Bonjour, j'ai aussi une jolie palourde mandarine à 300mhz à laquelle j'aimerais changer la pile. Seulement je sais pas où elle se trouve...  et je sais pas comment l'ouvrir à l'arrière, où je peu dé-clipper... sans danger de casser,
car j'arrive pas malgré que j'aie acheté des tournevis adéquats.
Merci beaucoup K


----------



## Pascal 77 (25 Mai 2006)

Kate a dit:
			
		

> Bonjour, j'ai aussi une jolie palourde mandarine à 300mhz à laquelle j'aimerais changer la pile. Seulement je sais pas où elle se trouve...  et je sais pas comment l'ouvrir à l'arrière, où je peu dé-clipper... sans danger de casser,
> car j'arrive pas malgré que j'aie acheté des tournevis adéquats.
> Merci beaucoup K



Qu'entends tu par "changer la pile" ? Si c'est la pile de la PRam, ne te fatigue pas, il n'y en a pas, sur les "palourdes", c'est un condensateur qui en tiens lieu !


----------



## Kate (25 Mai 2006)

Changer la pile pour avoir la date et l'heure juste, et non une date comme 1970 avec chaque fois un avertissement à l'ouverture.
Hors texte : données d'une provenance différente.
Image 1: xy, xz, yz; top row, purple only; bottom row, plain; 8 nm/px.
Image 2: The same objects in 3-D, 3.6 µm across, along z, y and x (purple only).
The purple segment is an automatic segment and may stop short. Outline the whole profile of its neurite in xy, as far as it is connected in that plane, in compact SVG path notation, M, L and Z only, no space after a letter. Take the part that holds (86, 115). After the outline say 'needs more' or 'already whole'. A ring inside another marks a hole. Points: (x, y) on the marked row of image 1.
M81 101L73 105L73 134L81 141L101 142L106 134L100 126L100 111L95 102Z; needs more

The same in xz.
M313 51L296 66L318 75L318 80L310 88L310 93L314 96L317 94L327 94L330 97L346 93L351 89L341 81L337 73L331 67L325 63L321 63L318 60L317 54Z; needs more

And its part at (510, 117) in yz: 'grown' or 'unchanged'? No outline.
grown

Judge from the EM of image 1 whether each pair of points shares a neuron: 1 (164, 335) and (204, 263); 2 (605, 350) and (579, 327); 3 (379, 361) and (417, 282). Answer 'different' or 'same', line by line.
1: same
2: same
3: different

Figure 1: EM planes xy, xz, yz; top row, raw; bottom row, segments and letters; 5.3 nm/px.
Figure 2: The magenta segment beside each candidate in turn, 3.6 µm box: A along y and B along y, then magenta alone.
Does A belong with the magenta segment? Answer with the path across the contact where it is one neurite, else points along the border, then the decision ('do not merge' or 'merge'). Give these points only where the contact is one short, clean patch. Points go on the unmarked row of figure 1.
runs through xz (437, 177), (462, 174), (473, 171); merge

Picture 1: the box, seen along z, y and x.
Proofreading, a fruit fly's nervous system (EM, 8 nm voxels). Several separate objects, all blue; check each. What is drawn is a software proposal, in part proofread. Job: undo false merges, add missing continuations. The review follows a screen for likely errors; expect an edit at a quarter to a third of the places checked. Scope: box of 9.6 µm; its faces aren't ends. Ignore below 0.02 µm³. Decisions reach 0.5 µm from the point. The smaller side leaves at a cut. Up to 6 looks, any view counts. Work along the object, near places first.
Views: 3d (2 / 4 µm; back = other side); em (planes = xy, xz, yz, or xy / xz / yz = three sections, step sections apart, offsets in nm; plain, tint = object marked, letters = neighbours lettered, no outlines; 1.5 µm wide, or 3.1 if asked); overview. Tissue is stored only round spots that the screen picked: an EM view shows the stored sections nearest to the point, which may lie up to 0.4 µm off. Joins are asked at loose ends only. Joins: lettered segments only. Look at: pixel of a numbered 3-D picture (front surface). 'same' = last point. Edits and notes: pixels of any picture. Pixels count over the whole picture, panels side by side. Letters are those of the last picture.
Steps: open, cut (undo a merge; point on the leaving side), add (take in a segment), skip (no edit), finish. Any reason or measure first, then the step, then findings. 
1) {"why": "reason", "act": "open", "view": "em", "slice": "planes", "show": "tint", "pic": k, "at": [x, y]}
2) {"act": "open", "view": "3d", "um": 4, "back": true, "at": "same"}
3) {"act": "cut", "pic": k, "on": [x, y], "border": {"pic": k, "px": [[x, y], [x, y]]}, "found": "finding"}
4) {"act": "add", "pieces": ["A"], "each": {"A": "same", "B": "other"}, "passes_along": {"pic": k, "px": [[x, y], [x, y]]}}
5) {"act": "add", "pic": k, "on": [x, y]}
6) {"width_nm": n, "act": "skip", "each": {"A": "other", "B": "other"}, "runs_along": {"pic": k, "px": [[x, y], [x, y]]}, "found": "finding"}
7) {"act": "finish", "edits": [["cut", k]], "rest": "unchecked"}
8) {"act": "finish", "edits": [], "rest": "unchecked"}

Je pensais que c'était la pile ! Ou bien c'est un autre problème? J'ai toujours la doc d'origine mais elle ne mentionne rien.


----------



## Pascal 77 (25 Mai 2006)

Les iBook (tous modèles, "Palourde" et autres, même les G4) n'ont pas de pile interne, juste un condensateur pour garder les paramètres pendant un éventuel changement de batterie (une minute environ, si mes souvenirs sont bons), sinon, c'est la batterie qui sauve l'heure lorsque le portable n'est pas relié au secteur. C'est donc à la batterie qu'il faut t'en prendre si tu perds l'heure.


----------



## Kate (28 Mai 2006)

Merci beaucoup Pascal. J'ai changé la batterie qui était effectivement morte et tout va bien.


----------